Where there is meaning in Trinidad3 jeans, there is also craftsmanship. Garcia’s jeans are built to last, a kind of “future vintage.” He designs every pair of jeans to be able to take whatever punishment that its wearer may encounter.

“If you really dissect the jean, we’re doing flat felt stitch all the way through,” he said. “The very little overlock I use is on the interior side pocket of my selvedge jeans but I put binding over it to secure it.”

Even with all of the practicality Garcia infuses into his jeans, there is always an element of class or dignity, or what Garcia calls “rugged sophistication.” Though areas of the jeans are frayed or worn, the denim still holds together and performs admirably. Through this, Garcia is trying to replicate his favorite aspect of military uniform style.

“It’s that sharp, crisp military feel,” he said.

Garcia recalled a moment from his deployment days when his team of service members completed a days-long patrol only to be tasked with attending a military ball mere hours after they returned from the field haggard and unshowered.

“These dirty, nasty-looking marines all [of a] sudden get dressed up. You’d never know those guys were infantry guys,” he said. “That contrast, you see that in the collection. There will be pieces that are stone-washed, with breakage but there’s still that refinement.”

Garcia’s search for meaning through fashion is still his primary goal, day-to-day. For instance, he’s highly aware of the perils military veterans face when making the transition back to civilian life and his brand, in many ways, is designed to cater to the returning service member. Garcia admits that his own transition was difficult, despite having a vision for what he wanted to do once back at home. Midway through his education at the Fashion Institute of Design and Merchandise, Garcia hit what he called “the wall” and was only helped back up by a military veteran community at the Institute, a community he helped to create.
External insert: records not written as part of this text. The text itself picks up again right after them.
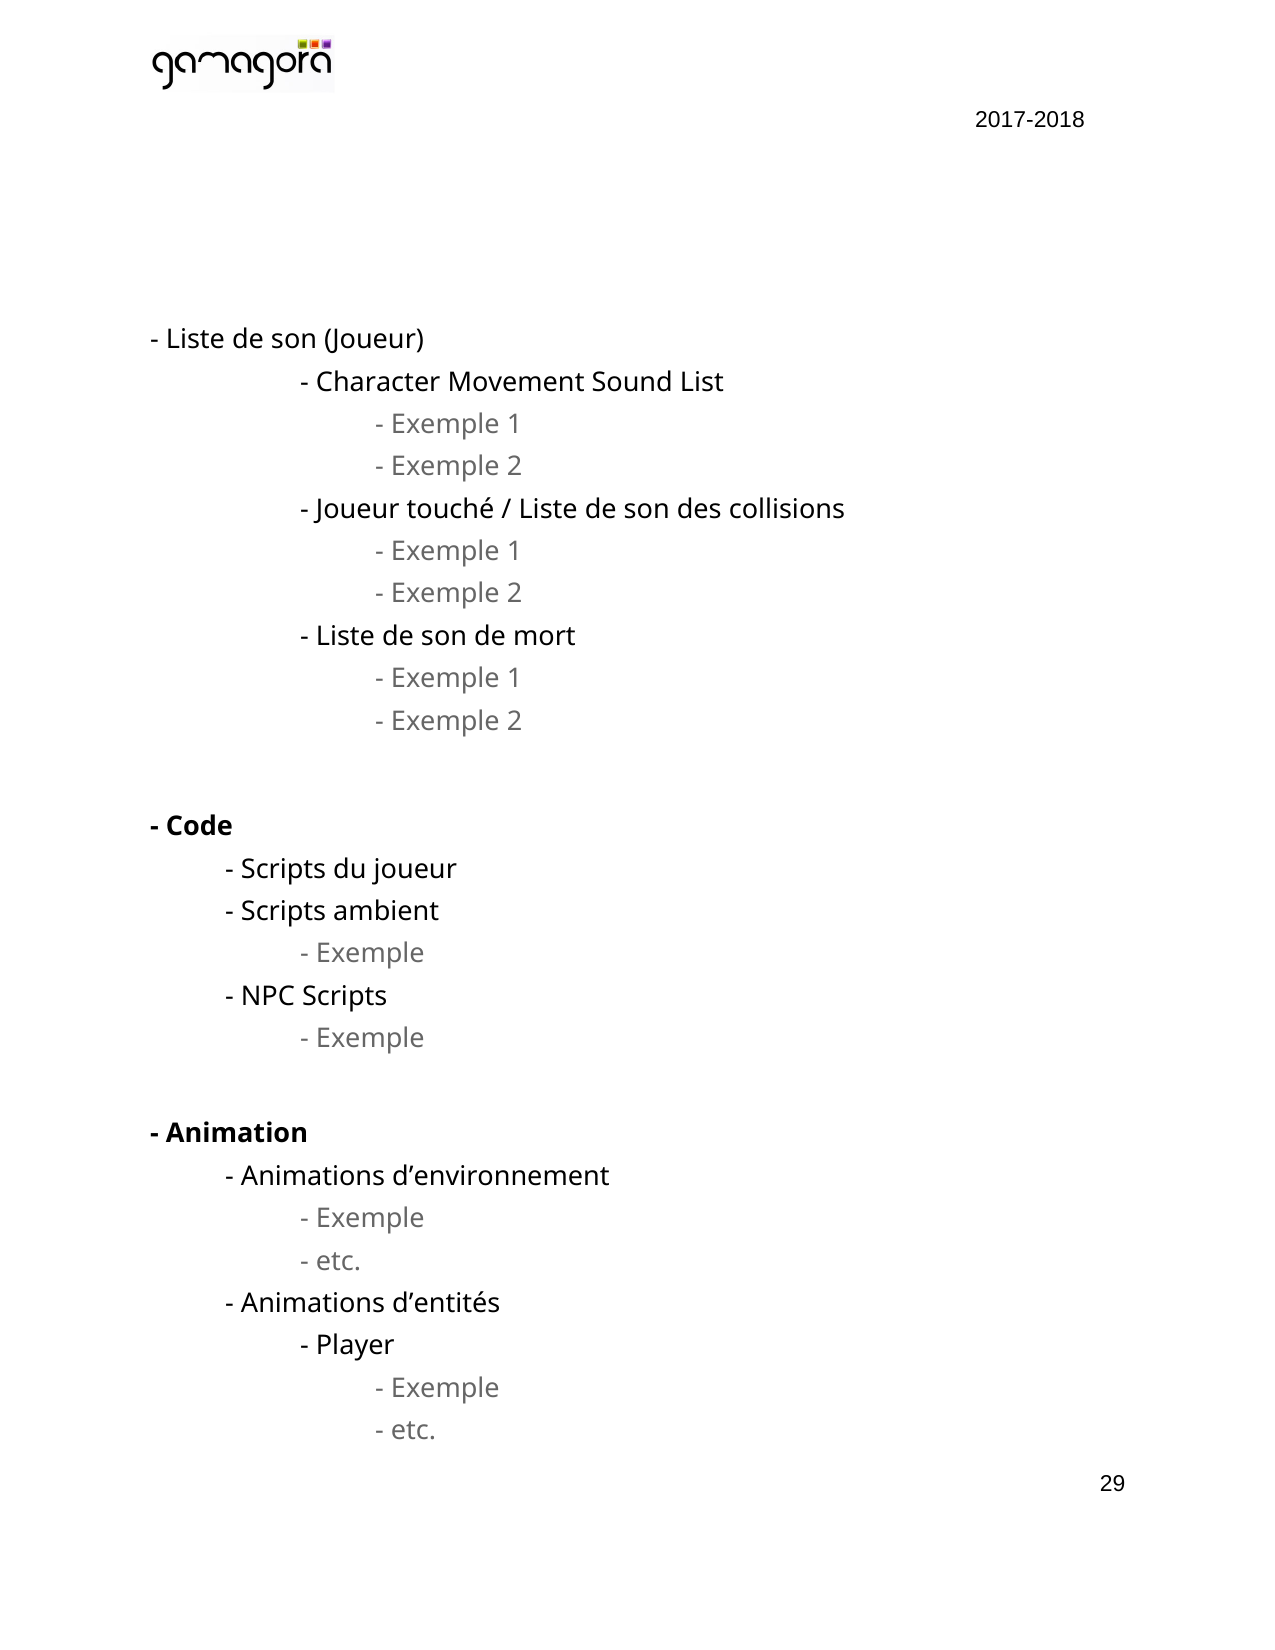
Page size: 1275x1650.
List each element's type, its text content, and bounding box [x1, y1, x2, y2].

text - Exemple 2 [150, 574, 1125, 611]
text - Exemple 1 [150, 404, 1125, 441]
text - Character Movement Sound List [150, 362, 1125, 399]
text - Player [150, 1326, 1125, 1363]
text - Joueur touché / Liste de son des collisions [150, 489, 1125, 526]
text - Liste de son de mort [150, 616, 1125, 653]
text - Exemple [150, 1199, 1125, 1236]
text - Animations d’environnement [150, 1156, 1125, 1193]
text - Liste de son (Joueur) [150, 319, 1125, 356]
text - Scripts ambient [150, 892, 1125, 928]
text - etc. [150, 1241, 1125, 1278]
text - Scripts du joueur [150, 849, 1125, 886]
subtitle - Code [150, 807, 1125, 844]
text - Animations d’entités [150, 1283, 1125, 1320]
text - NPC Scripts [150, 976, 1125, 1013]
text - Exemple [150, 934, 1125, 971]
picture [150, 0, 336, 128]
text - Exemple 1 [150, 659, 1125, 696]
text - Exemple 2 [150, 447, 1125, 484]
text - Exemple [300, 1368, 1125, 1405]
text - etc. [300, 1411, 1125, 1447]
text - Exemple 2 [150, 701, 1125, 738]
subtitle - Animation [150, 1114, 1125, 1151]
text - Exemple 1 [300, 532, 1125, 568]
text - Exemple [150, 1019, 1125, 1056]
“It’s a daily fight. You have to find something that you are passionate about and just go for it. I interviewed for several companies and I turned down several jobs because I just didn’t feel like I fit in,” Garcia admitted. “It doesn’t matter what you did. In the military, you go through hardships. Over time, you pick up rank and respect and you become somebody important in that realm. Then you come out and nobody cares.”

Garcia said the brand’s next collection, which is now in development, will be inspired by prisoners of war from WWII. Currently, Trinidad3 can be found at Lepopup 1108 on Abbot Kinney Boulevard in Los Angeles.